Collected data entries

Content starts

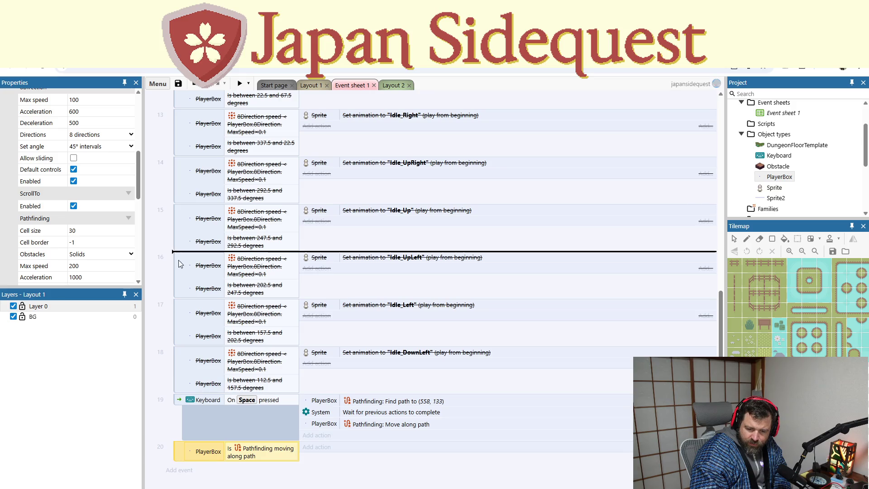
# - Drag the Pathfinding 'Is moving along path' event under event 2 and invert its condition
pyautogui.scroll(10, 439, 289)
pyautogui.moveTo(210, 84)
pyautogui.mouseDown()
pyautogui.moveTo(204, 151)
pyautogui.moveTo(212, 148)
pyautogui.mouseUp()
pyautogui.rightClick(210, 162)
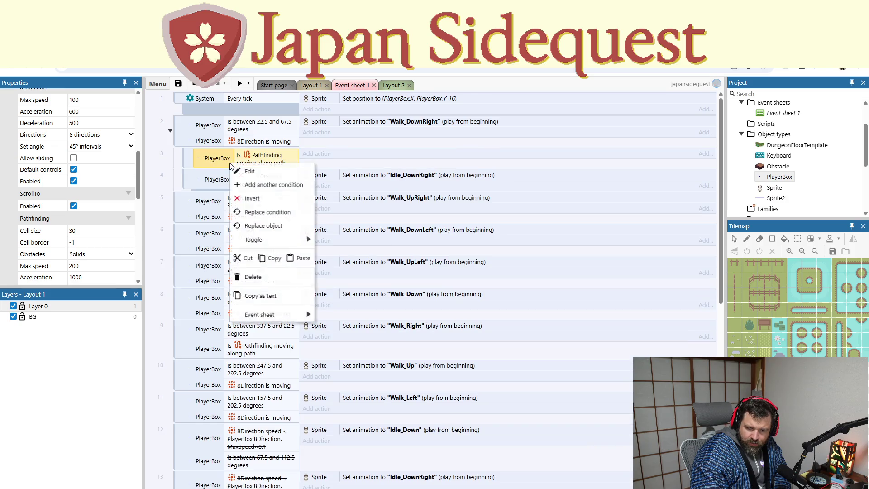
pyautogui.click(275, 183)
pyautogui.click(263, 129)
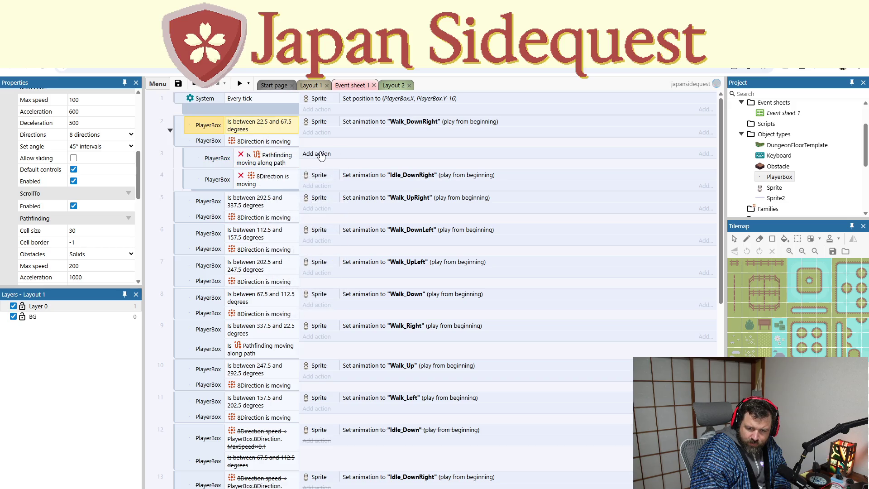
# - Try dragging event 4's Idle_DownRight action into event 3
pyautogui.click(356, 176)
pyautogui.click(354, 164)
pyautogui.moveTo(345, 174)
pyautogui.mouseDown()
pyautogui.moveTo(357, 158)
pyautogui.moveTo(345, 177)
pyautogui.mouseUp()
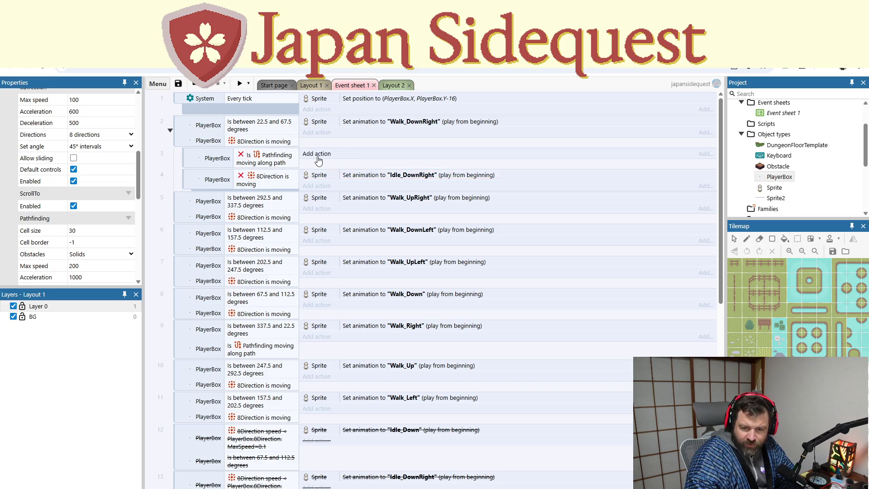
# - Add a Sprite Set animation action to event 3 playing Idle_DownRight
pyautogui.click(317, 154)
pyautogui.click(334, 277)
pyautogui.doubleClick(334, 277)
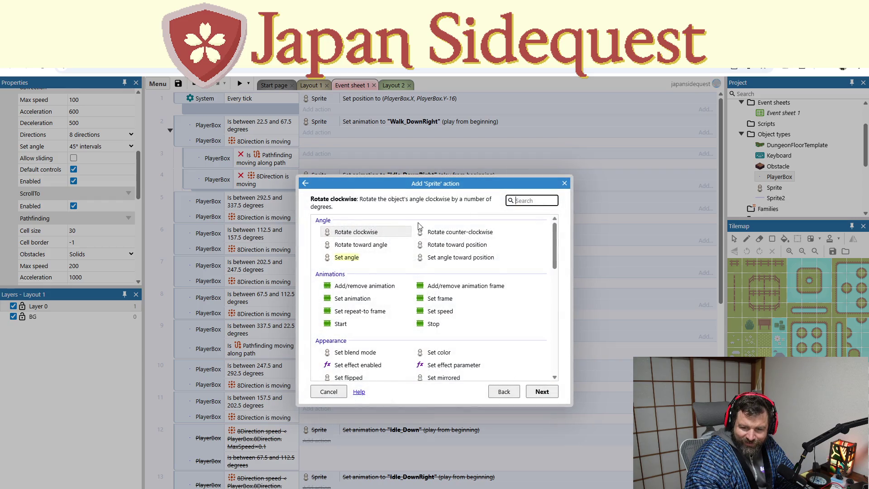
pyautogui.doubleClick(361, 302)
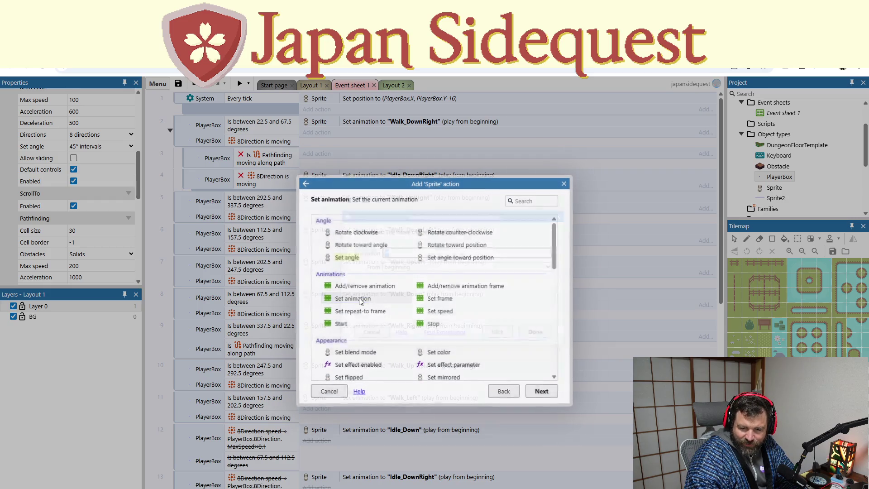
pyautogui.write('"idle')
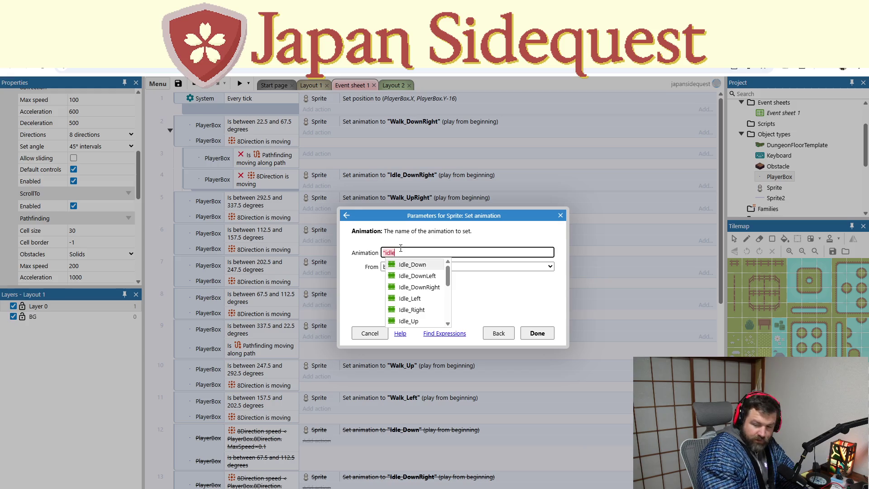
pyautogui.click(413, 287)
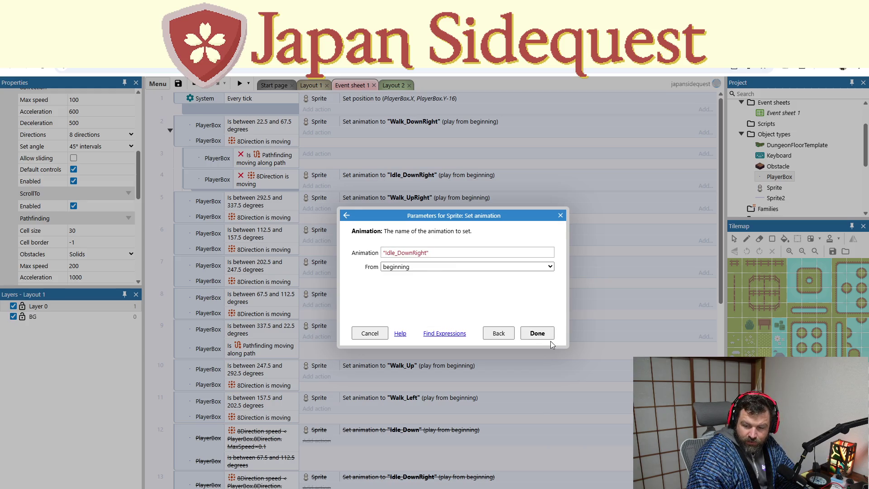
pyautogui.click(548, 336)
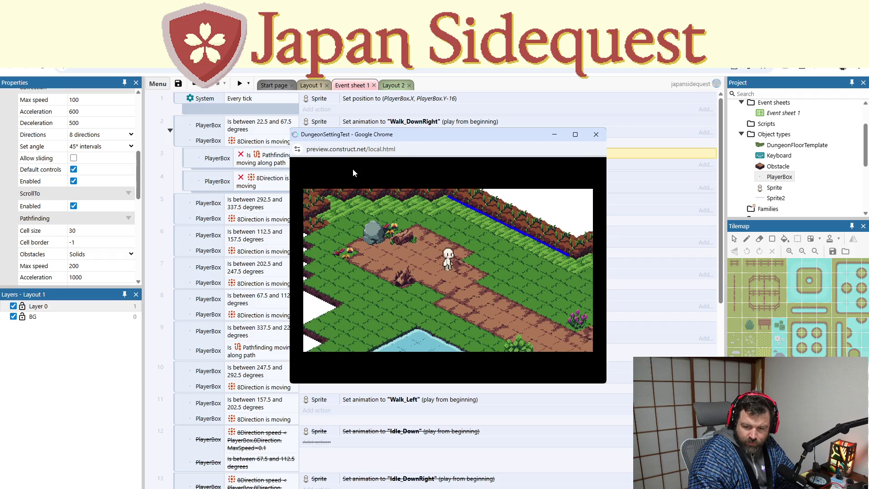
# - Walk the player down, up and right in the running preview
pyautogui.press('Down')
pyautogui.press('Up')
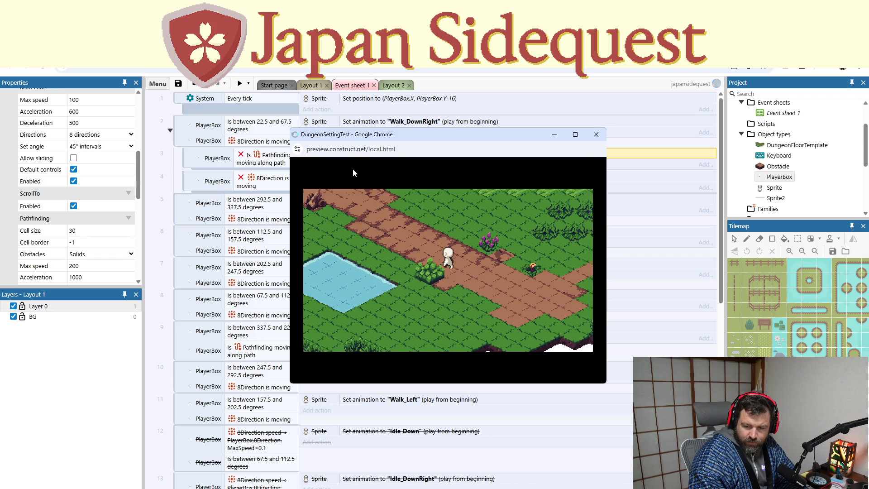
pyautogui.press('Right')
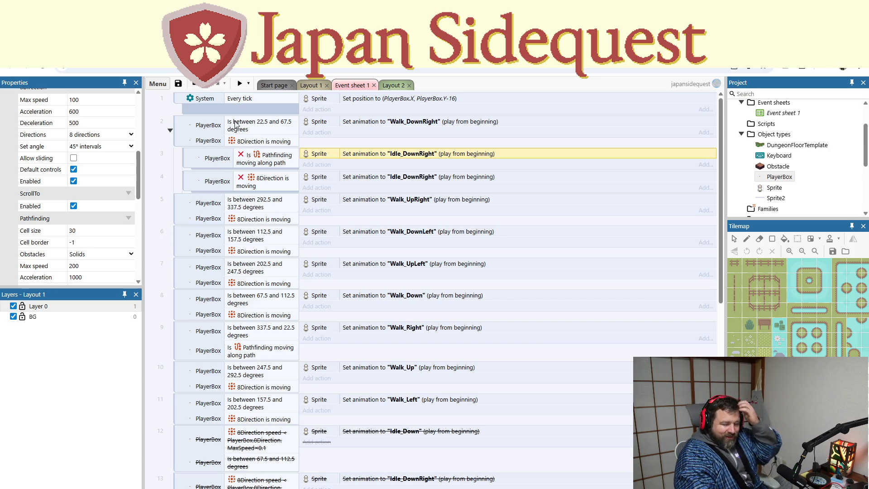
# - Relaunch the preview and walk the player around the wall, pond and box with the arrow keys
pyautogui.click(236, 86)
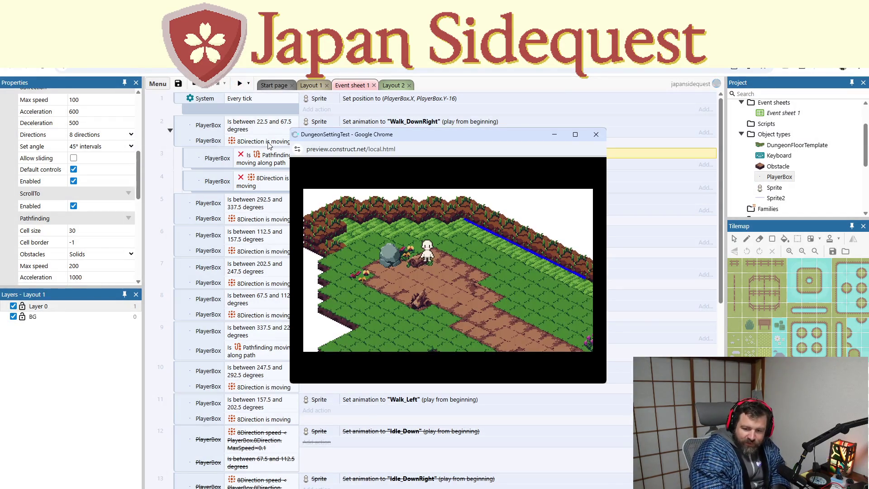
pyautogui.press('Right')
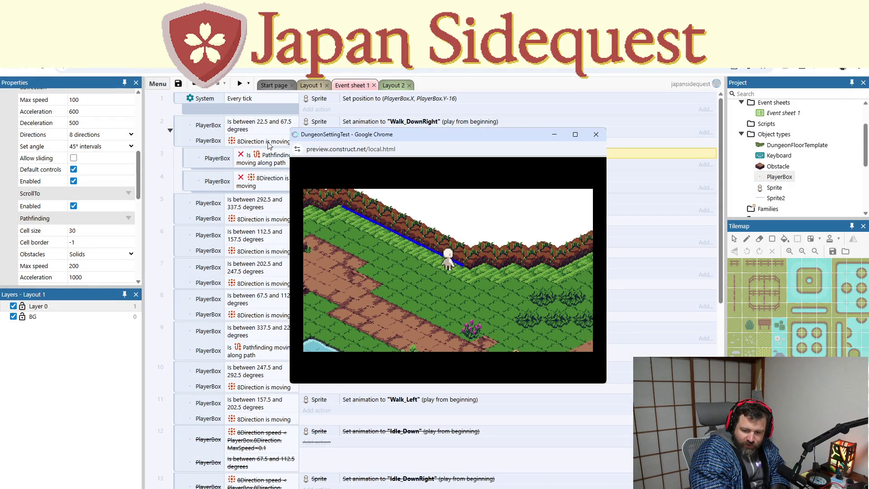
pyautogui.press('Left')
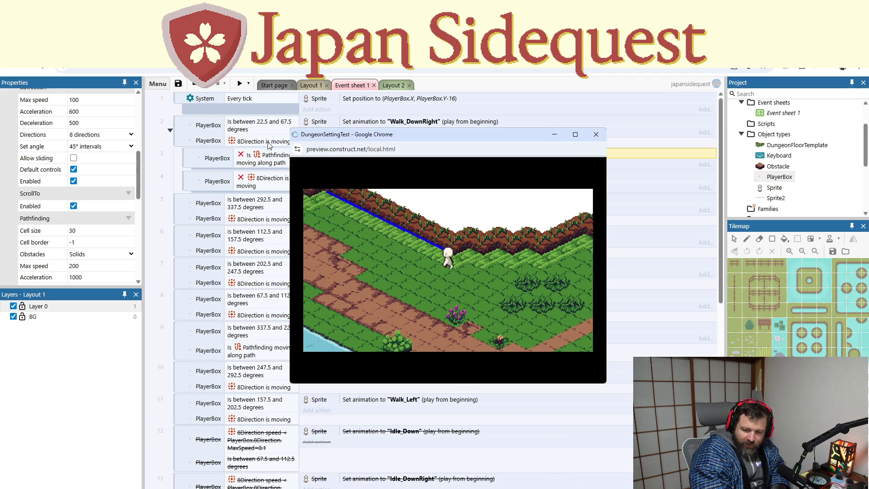
pyautogui.press('Left')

Content ends

WHAT IS EXPECTED: Each entry above should be copied word for word, with the images omitted.

ANSWER TO THE EXERCISE:
# - Drag the Pathfinding 'Is moving along path' event under event 2 and invert its condition
pyautogui.scroll(10, 439, 289)
pyautogui.moveTo(210, 84)
pyautogui.mouseDown()
pyautogui.moveTo(204, 151)
pyautogui.moveTo(212, 148)
pyautogui.mouseUp()
pyautogui.rightClick(210, 162)
pyautogui.click(275, 183)
pyautogui.click(263, 129)
# - Try dragging event 4's Idle_DownRight action into event 3
pyautogui.click(356, 176)
pyautogui.click(354, 164)
pyautogui.moveTo(345, 174)
pyautogui.mouseDown()
pyautogui.moveTo(357, 158)
pyautogui.moveTo(345, 177)
pyautogui.mouseUp()
# - Add a Sprite Set animation action to event 3 playing Idle_DownRight
pyautogui.click(317, 154)
pyautogui.click(334, 277)
pyautogui.doubleClick(334, 277)
pyautogui.doubleClick(361, 302)
pyautogui.write('"idle')
pyautogui.click(413, 287)
pyautogui.click(548, 336)
# - Walk the player down, up and right in the running preview
pyautogui.press('Down')
pyautogui.press('Up')
pyautogui.press('Right')
# - Relaunch the preview and walk the player around the wall, pond and box with the arrow keys
pyautogui.click(236, 86)
pyautogui.press('Right')
pyautogui.press('Left')
pyautogui.press('Left')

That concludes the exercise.